Once party-goers tire of Dallas night life they should jump in their rental car (but only after an appropriate interval to allow their hangover to subside) and make their way to Austin. On the way, I recommend a pit stop in Hillsboro, TX and the Lone Star Cafe. Lone Star Cafe is a chain restaurant in Texas with an open bar and down home cooking. I especially recommend the cheese cake chimichangas. Once in Austin, astute party people should stay in the Super-Eight motel nearly directly across I-35 from Sixth Street. The motel is not only within walking distance of the "Live Music Capital" of the nation; it's cheap too. I have to admit that I don't frequent Austin's live music venues when I visit. I am more interested in the fact that Austin residents supposedly consume more alcohol in public then any other city in the country. (I got that tidbit from a popular men's magazine, my limited personal experience does support the fact that Austin drinks more than any town I've seen) I go to Austin to hit on the drunken college girls.
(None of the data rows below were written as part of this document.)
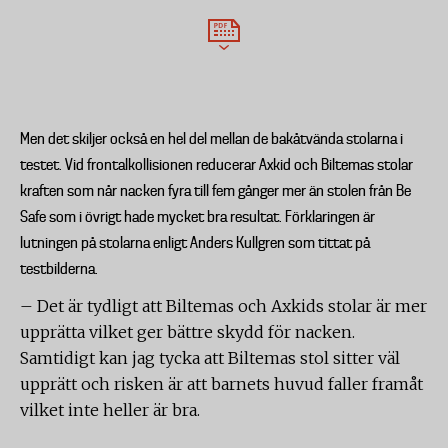
Men det skiljer också en hel del mellan de bakåtvända stolarna i
testet. Vid frontalkollisionen reducerar Axkid och Biltemas stolar
kraften som når nacken fyra till fem gånger mer än stolen från Be
Safe som i övrigt hade mycket bra resultat. Förklaringen är
lutningen på stolarna enligt Anders Kullgren som tittat på
testbilderna.
– Det är tydligt att Biltemas och Axkids stolar är mer
upprätta vilket ger bättre skydd för nacken.
Samtidigt kan jag tycka att Biltemas stol sitter väl
upprätt och risken är att barnets huvud faller framåt
vilket inte heller är bra.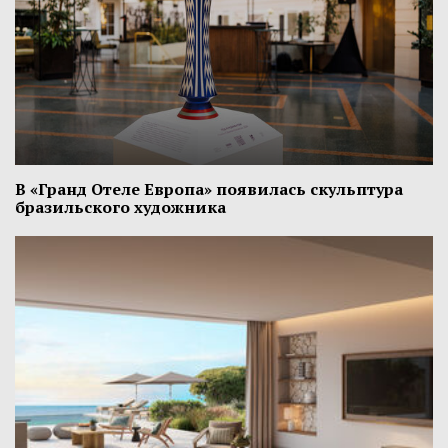
В «Гранд Отеле Европа» появилась скульптура
бразильского художника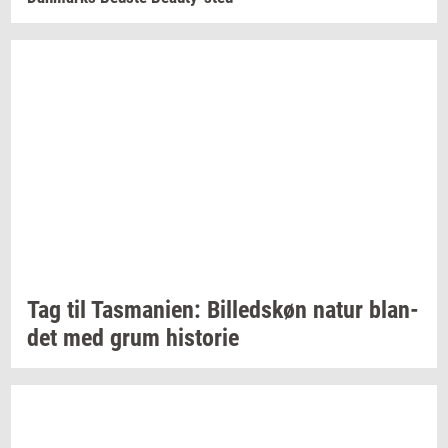
Tag til
Tas­ma­ni­en:
Bil­leds­køn
natur
blan­
det
med grum
hi­sto­rie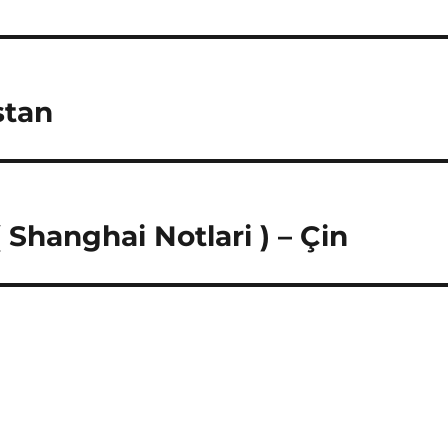
stan
( Shanghai Notlari ) – Çin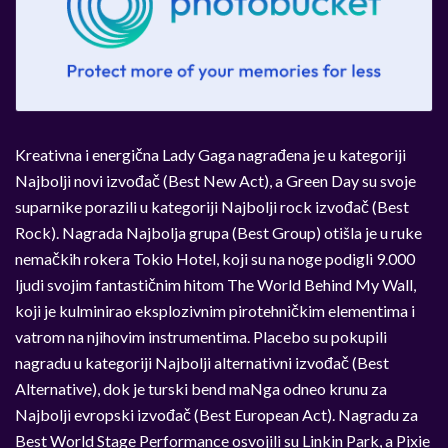
Kreativna i energična Lady Gaga nagrađena je u kategoriji
Najbolji novi izvođač (Best New Act), a Green Day su svoje
suparnike porazili u kategoriji Najbolji rock izvođač (Best
Rock). Nagrada Najbolja grupa (Best Group) otišla je u ruke
nemačkih rokera Tokio Hotel, koji su na noge podigli 9.000
ljudi svojim fantastičnim hitom The World Behind My Wall,
koji je kulminirao eksplozivnim pirotehničkim elementima i
vatrom na njihovim instrumentima. Placebo su pokupili
nagradu u kategoriji Najbolji alternativni izvođač (Best
Alternative), dok je turski bend maNga odneo krunu za
Najbolji evropski izvođač (Best European Act). Nagradu za
Best World Stage Performance osvojili su Linkin Park, a Pixie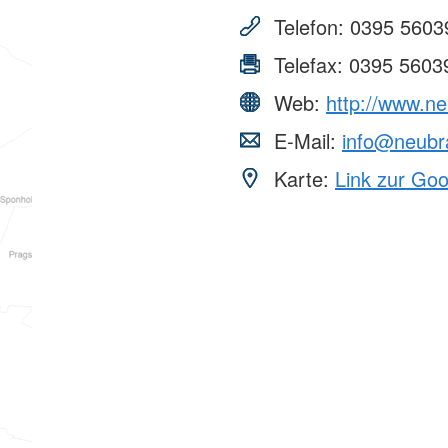
Telefon:
0395 5603
Telefax:
0395 5603
Web:
http://www.n
E-Mail:
info@neubr
Karte:
Link zur Go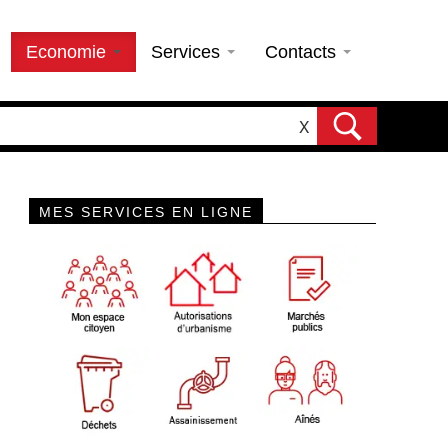
Economie
Services
Contacts
X
MES SERVICES EN LIGNE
The only reason San Antonio isn't the best place to party in Texas is that Austin is an hour and half north. The River Walk is lined with pubs and clubs with enough variety to please the youthful population of military personnel and college students. The local industry is "hospitality". My favorite place to go in town is Polly Esther's.
Sunday night party people should perhaps try to sleep off their hangovers. Or one could see if Club Babalu (McKinney Ave in Dallas's Uptown neighborhood) is still the best place to salsa in DFW. I leave the choice up to you.